# SOURCE DOCUMENT
########################################

In summary I agree your original post was not at all flaming (although strictly speaking Off Topic ), however subsequent posts were.

Louise


----------



## vlastan (May 6, 2002)

It is funny that so many people complain about French police. If you find that they are out to get you then avoid driving to France and catch a plain next time. Especially as you can't argue your case as you don't speak French, don't ever set foot in this country and have your holidays in the UK. Protest this way and make the French pay for being nasty to you and speak funny French language that you don't understand. 

As if in Britain the police or the speed cameras are any better. :


----------



## ttimp (Jul 9, 2003)

I actually found the French cops couldn't have been any more helpful - but then again as I was about to swell their Christmas drinks fund by 750 euros (cash) you would probably expect that!


----------



## vernan (May 27, 2002)

Just a footnote to all this. I got 300euros back, as they commuted my fine to 450euros ;D ;D


----------



## vlastan (May 6, 2002)

Once I was stopped by the Dutch police as I was speeding from the German to the Dutch border. The police bike stopped me and took me to the parking lot where they had police vans. They checked my passport and they told me that I was driving too fast in the border that has for some strange reason a 60kph limit. I apologised and I said that I didn't realise I was at this point and they let me go.

I don't know if it is that the Dutch police is always nice or if they were nice as it was the 1st January.


----------

########################################

# DATA FOR REVIEW
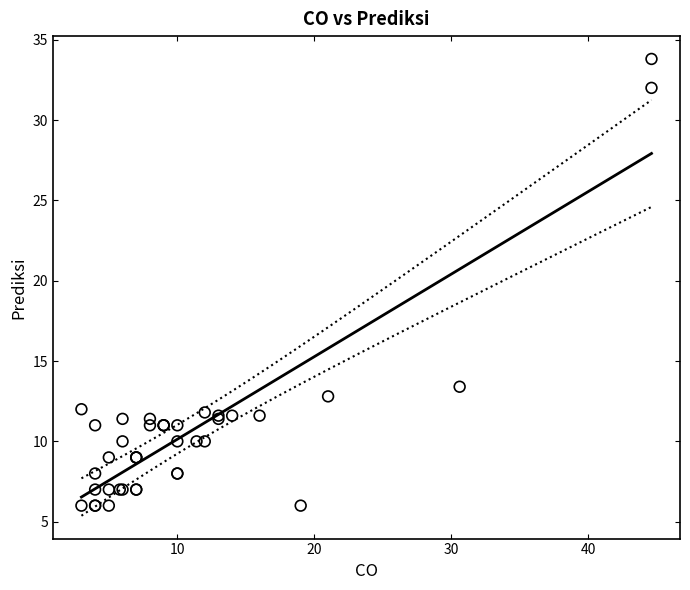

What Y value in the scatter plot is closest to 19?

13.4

########################################

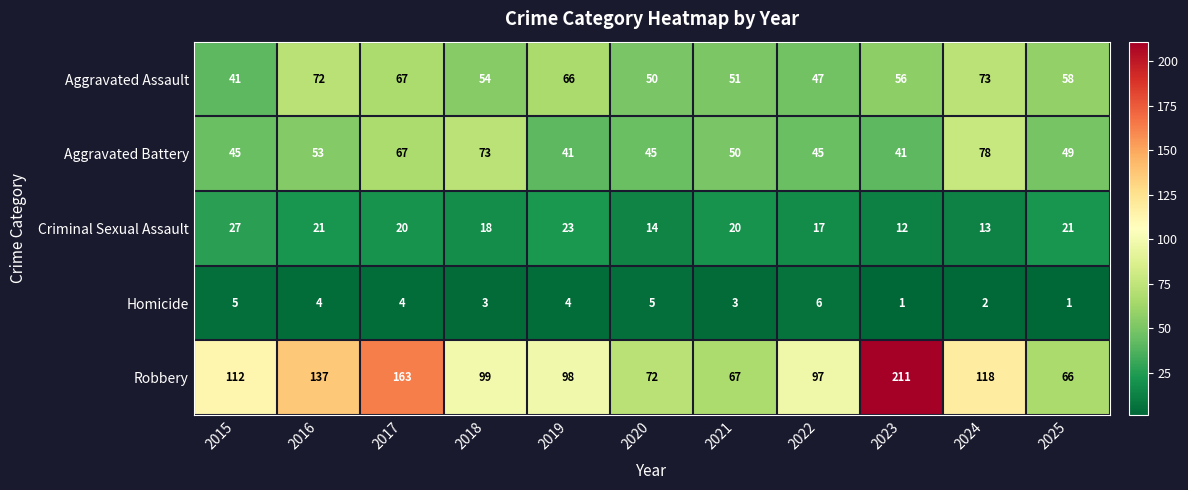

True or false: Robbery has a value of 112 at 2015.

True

########################################

# YOUR TASK
Quote the passage from the forum thread about police stops and fines, starting at "## vernan (May" and ending at "the 1st January.".

# RESPONSE AREA
## vernan (May 27, 2002)

Just a footnote to all this. I got 300euros back, as they commuted my fine to 450euros ;D ;D


----------



## vlastan (May 6, 2002)

Once I was stopped by the Dutch police as I was speeding from the German to the Dutch border. The police bike stopped me and took me to the parking lot where they had police vans. They checked my passport and they told me that I was driving too fast in the border that has for some strange reason a 60kph limit. I apologised and I said that I didn't realise I was at this point and they let me go.

I don't know if it is that the Dutch police is always nice or if they were nice as it was the 1st January.